Myth #5: “Beer Before Liquor, Never Been sicker”
One of the most common alcohol myths many people believe. You’re most likely experiencing a rough hangover due to the amount of alcohol you drink, but not because you drank the drinks in any particular order. It’s typical that people will start with beer and switch to harder liquor later in the evening, and for that reason, they think it was responsible for them getting sick. The reality is mixing two or more drinks together has no bearing on how intoxicated you may or may not get. And the order in which you choose your drinks does not determine if you will end up getting sick.

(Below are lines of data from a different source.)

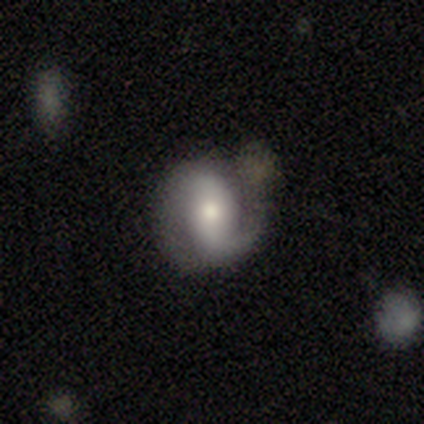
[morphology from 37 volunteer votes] Q: Smooth or featured?
A: featured or disk (68%); runner-up: smooth (30%)
Q: Edge-on disk?
A: no (96%); runner-up: yes (4%)
Q: Bar?
A: strong (38%); tied with: weak (38%)
Q: Spiral arms?
A: yes (96%); runner-up: no (4%)
Q: Spiral winding?
A: tight (35%); tied with: medium (35%)
Q: Spiral arm count?
A: 2 (83%); runner-up: 1 (17%)
Q: Bulge size?
A: moderate (54%); runner-up: small (25%)
Q: Merging?
A: none (53%); runner-up: minor disturbance (25%)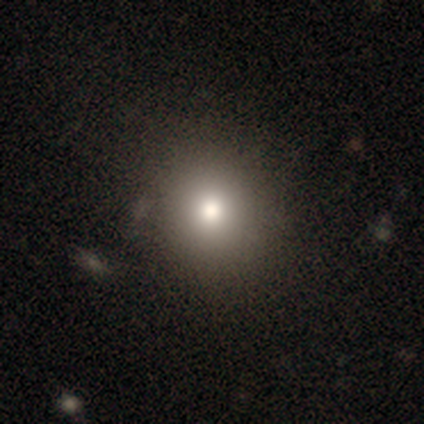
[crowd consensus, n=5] A smooth galaxy with no disk features (100%) that is round (60%). Merging: none (80%).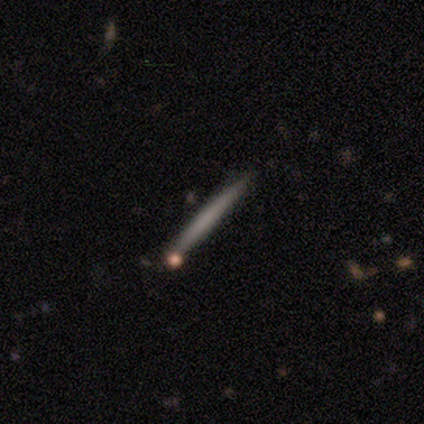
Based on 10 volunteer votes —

Myth #6: Beer Drinkers get beer bellies
Beer drinkers can pack on the pounds, sure, but consuming anything in excess causes weight gain. A beer drinker’s stomach is an indication that he is overdoing it, certainly, but it isn’t necessarily beer. Beer bellies are derived from too many calories, but the source can be carbohydrates, sugars, or, yes, beer.
Myth #7: Eating a large meal before drinking will help you keep sober.
Drinking on a full stomach will not prevent alcohol from being absorbed into your bloodstream; it only slows the process. Eat and drink, but be mindful of your blood alcohol content.
Myth #8: I’ll just take one of those hangover shots. Those work, right?
Nope, sorry. There is no evidence that supports the effectiveness of the “hangover shots” seen in advertising. No matter how many vitamins are in the special elixir, it’s not going to cure your hangover. There is no basis to the argument that vitamins such as folate, B6 or thiamine help to accelerate the alcohol moving out of your system.
Myth #9: I can always get back to normal with a bacon, egg and cheese biscuit in the morning.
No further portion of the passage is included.